The deadly kiss of the flea

Jan 4, 2008 15:26 GMT  ·  By

In a few years, it wiped out a quarter of Europe's population. It looked like the end of the world. The Black Death or Plague caused tremendous headaches, great fever, sweating and shivering. But unlike in other cases of fever, the victims had swellings filled with pus on the axillary areas, neck or even inguinal area, that's why the disease was also called Bubonic Plague. The bumps were first pink, then reddish and in the end turned black, being as big as an orange. The victims died in tremendous pain.

The first sign of plague emerged in 1347, when 12 Genoese ships coming from the Black Sea disembarked in the Sicilian harbor of Messina. The crew and the passengers were weakened, some being dead and some dying. The ships were full of rats and when they reached their destination, the rats "landed" spreading around, and with them the fleas infested with the deadly bacterium (Yersinia pestis) causing the disease. The bacterium breeds in the digestive tube of the flea. By those times, people did not understand what was happening.

Fleas feeding on rats transmitted them the plague bacterium. When rats were killed by the disease, the insects had to find another blood source: people.

The dirty and agglomerated cities of the medieval Europe were ideal for the rats and fleas. The infested rat fleas caused millions of deaths. In a few weeks and months so many people died, that the survivors had to dig huge common tombs but these got soon filled too.

The plague seems to have emerged for the first time in 1330 in Central Asia. It ravaged through Eastern China and India, then extended to the Near East and North Africa, reaching Europe. Some areas got deserted. Rich and poor, young and elder, all died. The most exposed were the priests, because they attended the diseased people. Some regions, like mountains or Milan, were less affected.

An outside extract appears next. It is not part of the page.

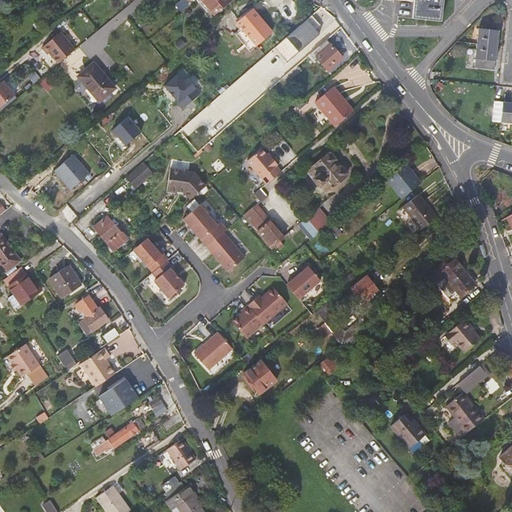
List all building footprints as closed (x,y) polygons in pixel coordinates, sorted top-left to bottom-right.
[(230,3),(228,0),(200,0),(214,16),(230,3)] [(412,0),(412,7),(440,10),(441,0),(412,0)] [(250,52),(269,35),(258,22),(260,20),(252,10),(230,29),(250,52)] [(476,24),(474,40),(494,43),(497,18),(483,16),(482,24),(476,24)] [(271,34),(260,20),(258,22),(269,35),(271,34)] [(339,40),(347,34),(343,28),(335,35),(339,40)] [(77,47),(63,29),(43,46),(48,52),(50,51),(59,62),(77,47)] [(281,75),(284,80),(314,54),(327,42),(319,33),(305,46),(295,33),(287,40),(303,59),(301,61),(299,59),(281,75)] [(494,43),(474,40),(471,64),(470,72),(490,75),(491,67),(494,43)] [(314,54),(318,59),(329,71),(344,59),(328,41),(327,42),(314,54)] [(288,85),(318,59),(314,54),(284,80),(288,85)] [(113,89),(93,64),(76,76),(97,102),(113,89)] [(54,67),(48,71),(53,77),(59,72),(54,67)] [(178,74),(164,86),(183,108),(200,94),(188,79),(185,82),(178,74)] [(4,80),(0,83),(0,107),(16,95),(4,80)] [(319,99),(339,123),(355,110),(346,99),(348,97),(337,84),(319,99)] [(511,98),(489,95),(486,115),(511,119),(511,98)] [(357,108),(348,97),(346,99),(355,110),(357,108)] [(128,117),(111,130),(117,137),(118,136),(125,145),(141,132),(128,117)] [(261,148),(246,160),(265,183),(280,171),(275,165),(277,164),(270,156),(269,157),(265,153),(261,148)] [(330,152),(313,166),(314,168),(311,170),(316,176),(314,178),(320,185),(322,183),(327,189),(330,187),(331,188),(348,174),(347,171),(344,168),(342,168),(335,159),(335,157),(333,153),(330,152)] [(59,179),(69,191),(89,174),(73,155),(56,169),(62,176),(59,179)] [(422,182),(406,162),(386,178),(403,197),(422,182)] [(149,174),(141,164),(126,177),(134,187),(149,174)] [(56,169),(53,172),(59,179),(62,176),(56,169)] [(177,191),(183,192),(190,200),(205,187),(194,174),(170,170),(167,191),(177,192),(177,191)] [(263,194),(259,188),(253,193),(258,198),(263,194)] [(404,207),(421,228),(436,216),(419,194),(404,207)] [(283,237),(256,203),(243,213),(270,247),(275,244),(279,240),(283,237)] [(181,220),(205,248),(222,234),(225,231),(219,224),(215,227),(198,206),(181,220)] [(331,223),(319,208),(306,218),(319,233),(331,223)] [(95,229),(108,244),(121,232),(108,217),(95,229)] [(306,218),(297,225),(310,241),(319,233),(306,218)] [(127,239),(121,232),(108,244),(114,251),(127,239)] [(222,234),(205,248),(226,273),(243,259),(222,234)] [(145,269),(161,256),(156,249),(154,250),(145,240),(131,252),(145,269)] [(3,244),(0,246),(0,264),(8,276),(19,267),(3,244)] [(166,261),(161,256),(145,269),(150,274),(164,262),(166,261)] [(446,266),(442,261),(425,276),(432,285),(434,283),(447,299),(456,292),(459,296),(474,285),(454,260),(446,266)] [(164,262),(150,274),(155,280),(153,282),(167,299),(182,286),(168,270),(169,268),(164,262)] [(76,286),(62,267),(45,280),(59,300),(76,286)] [(307,269),(285,287),(297,301),(318,283),(307,269)] [(35,296),(16,273),(0,285),(0,286),(19,309),(35,296)] [(362,306),(377,293),(364,277),(349,290),(362,306)] [(257,297),(245,307),(247,309),(254,318),(261,325),(262,326),(285,306),(271,289),(259,300),(257,297)] [(90,294),(76,304),(84,316),(75,322),(70,326),(79,339),(93,329),(108,318),(101,306),(99,307),(90,294)] [(328,307),(325,304),(314,313),(323,324),(333,336),(340,345),(363,327),(358,321),(343,333),(324,309),(328,307)] [(247,309),(245,307),(239,313),(240,314),(230,324),(244,340),(261,325),(254,318),(247,309)] [(466,317),(446,333),(453,342),(456,340),(465,352),(481,339),(471,326),(472,325),(466,317)] [(329,340),(333,336),(323,324),(315,330),(322,339),(326,336),(329,340)] [(118,334),(113,326),(97,337),(102,344),(118,334)] [(223,343),(216,334),(191,355),(206,372),(230,350),(223,343)] [(38,365),(23,344),(6,357),(11,364),(10,365),(13,371),(15,370),(20,378),(38,365)] [(113,357),(107,347),(84,363),(99,385),(119,373),(110,359),(113,357)] [(65,350),(57,356),(64,367),(72,361),(65,350)] [(260,363),(244,376),(259,396),(276,383),(268,373),(270,372),(267,367),(264,368),(260,363)] [(326,372),(319,363),(311,368),(319,378),(326,372)] [(455,384),(461,392),(483,373),(477,366),(455,384)] [(483,373),(461,392),(463,395),(485,375),(483,373)] [(129,378),(102,395),(114,414),(141,397),(129,378)] [(52,397),(61,410),(69,405),(61,392),(52,397)] [(444,405),(455,420),(453,421),(451,429),(458,440),(466,434),(483,421),(463,395),(461,392),(444,405)] [(24,407),(0,422),(0,434),(14,426),(13,424),(29,414),(24,407)] [(127,416),(131,424),(138,419),(134,411),(127,416)] [(411,447),(421,439),(425,436),(417,427),(416,429),(411,423),(406,416),(392,426),(410,448),(411,447)] [(139,420),(108,440),(113,449),(145,428),(139,420)] [(187,437),(172,447),(186,467),(201,457),(187,437)] [(425,444),(421,439),(411,447),(415,452),(425,444)] [(511,447),(499,458),(511,473),(511,447)] [(167,483),(172,490),(185,480),(180,474),(167,483)] [(118,482),(102,495),(115,511),(128,511),(137,505),(118,482)] [(176,508),(178,511),(202,511),(191,497),(195,495),(189,486),(165,504),(171,511),(176,508)]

As the real cause of the disease was not known, it could not be treated. All kind of odd treatments were made, like one made of molasses, snake, wine and 60 ingredients. Another one said the patient had to sleep on the right side, then on the left side. Medics wore odd costumes, with long mantles, hats, peaked masks and protection glasses. But nothing worked.

Many saw in this a divine punishment. It was also more curious that in some cities, the plague killed 10 % of the people, while in another 50 %. Now it is known there were 3 strains of plague, and the most common was also the least virulent. One virulent strain could infect without the fleas, by inhaling bacteria eliminated through coughing or sneezing. This was the pulmonary plague.

The other virulent strain was transmitted through flea bite, and the bacteria entered immediately in the bloodstream, killing the persons in just a few hours: one could fall asleep and not wake up. This was the septicemic plague.

By 1348, the plague reached Spain, France and southern England, and by 1351 Russia and Sweden. The first plague assault finished in 1351, killing one third of the Europe's population. It reappeared in 1361, 1369 and regularly till the end of the 15th century. Later, it turned rarer. In England, the last outburst occurred in 1665, killing 100,000 people.

Plague still exists. To the end of the 19th century, it reappeared in Asia, killing just in India 6 million people. In 1995, an outburst in India killed thousands of people.